Nearly a year old, Razz weighs in at around 630 pounds. It will be Jackson’s job to care for the steer, a responsibility that will increase as the white stripe around Razz’s midsection grows over the next seven months. It’s that white stripe sandwiched between the black front and back ends that earned the Beltie its “Oreo Cookie Cow” nickname.
“There’s a lot of work to do getting ready for show day,” Jackson said. “Feeding, cleaning the pen, trimming the tail, shaving the hair on his head, trimming his coat, shampooing, blowing dry and leading, lots of leading.”
Jackson said he will spend as much time as possible leading Razz around, getting him comfortable with the halter and lead rope, and making sure he’s not fidgety or nervous around people, especially judges.
Jackson’s previous experience with livestock has been raising and showing pigs, but he said cattle are easier to work.
“You can’t put a halter on a pig and tie it to a post to work with it like you can cattle,” Jackson said.
Jackson and Aldermere Farm will enter Razz in at least three livestock shows this summer, including the Bangor State Fair (July 28-Aug. 6), the Union Fair (Aug. 20-26), and the Windsor Fair (Aug. 27-Sept. 4).
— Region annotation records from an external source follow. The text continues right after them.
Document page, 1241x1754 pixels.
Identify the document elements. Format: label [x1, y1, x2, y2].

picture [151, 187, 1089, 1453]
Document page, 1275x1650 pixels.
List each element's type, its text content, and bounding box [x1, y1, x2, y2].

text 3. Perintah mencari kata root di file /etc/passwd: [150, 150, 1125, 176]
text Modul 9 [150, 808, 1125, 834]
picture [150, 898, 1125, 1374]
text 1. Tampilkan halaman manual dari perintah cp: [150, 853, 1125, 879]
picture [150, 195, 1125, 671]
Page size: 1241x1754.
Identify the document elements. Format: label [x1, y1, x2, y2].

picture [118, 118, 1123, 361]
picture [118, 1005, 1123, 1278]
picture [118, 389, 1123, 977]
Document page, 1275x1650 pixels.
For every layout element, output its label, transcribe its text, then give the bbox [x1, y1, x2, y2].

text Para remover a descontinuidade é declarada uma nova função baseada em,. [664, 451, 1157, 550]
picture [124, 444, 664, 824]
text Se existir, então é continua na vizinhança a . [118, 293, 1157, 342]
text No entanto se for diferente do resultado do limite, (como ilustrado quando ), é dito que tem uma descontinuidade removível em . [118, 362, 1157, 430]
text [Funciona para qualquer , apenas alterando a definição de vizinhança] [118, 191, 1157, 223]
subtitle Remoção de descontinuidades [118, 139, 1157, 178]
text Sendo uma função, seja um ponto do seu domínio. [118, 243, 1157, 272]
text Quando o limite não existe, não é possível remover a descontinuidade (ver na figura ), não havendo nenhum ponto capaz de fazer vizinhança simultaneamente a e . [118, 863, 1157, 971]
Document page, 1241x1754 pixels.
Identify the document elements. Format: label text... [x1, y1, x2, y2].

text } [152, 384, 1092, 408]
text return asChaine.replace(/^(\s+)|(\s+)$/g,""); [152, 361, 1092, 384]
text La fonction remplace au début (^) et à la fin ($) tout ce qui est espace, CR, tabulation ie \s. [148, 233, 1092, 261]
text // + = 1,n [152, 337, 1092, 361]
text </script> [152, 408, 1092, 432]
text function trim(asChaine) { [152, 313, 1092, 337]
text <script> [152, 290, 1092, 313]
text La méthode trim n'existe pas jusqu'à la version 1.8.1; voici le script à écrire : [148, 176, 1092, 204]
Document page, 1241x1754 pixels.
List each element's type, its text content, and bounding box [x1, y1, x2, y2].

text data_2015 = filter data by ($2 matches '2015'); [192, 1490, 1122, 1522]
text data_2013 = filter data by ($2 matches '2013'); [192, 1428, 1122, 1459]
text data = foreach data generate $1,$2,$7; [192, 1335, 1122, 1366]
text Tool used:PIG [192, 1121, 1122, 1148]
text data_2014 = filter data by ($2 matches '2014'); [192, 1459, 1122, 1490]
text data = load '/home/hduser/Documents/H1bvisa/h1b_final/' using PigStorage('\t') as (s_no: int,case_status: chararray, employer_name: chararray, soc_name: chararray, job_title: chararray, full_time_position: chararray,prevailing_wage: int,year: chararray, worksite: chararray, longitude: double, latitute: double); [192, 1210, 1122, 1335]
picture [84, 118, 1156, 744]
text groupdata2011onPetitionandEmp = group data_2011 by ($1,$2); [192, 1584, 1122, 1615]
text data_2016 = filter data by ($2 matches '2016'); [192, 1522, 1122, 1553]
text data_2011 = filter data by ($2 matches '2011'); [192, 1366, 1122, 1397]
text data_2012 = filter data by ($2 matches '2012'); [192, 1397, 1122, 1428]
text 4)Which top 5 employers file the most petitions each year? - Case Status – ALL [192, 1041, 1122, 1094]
It’s at the Windsor Fair where Jackson plans to sell Razz at auction. And after seven months of hard work preparing the Beltie for show and ultimately market, he will donate the money he earns at the auction to Make-A-Wish.
Amy Theiss, communications director for the Make-A-Wish Foundation of Maine, was on hand Thursday for the donation of Razz to Jackson. “It’s always a great honor for us when wish kids come back to help us,” she said.
And while Howard knows Jackson, who will take Razz to Washington to live at a nearby farm, has a big job ahead, the Aldermere Farm manager hopes the partnership of Beltie and boy will inspire buyers come August.
“The real coup will be if we can get enough buyers at the fair, as this is an auction and they could bring in a good price,” Howard said.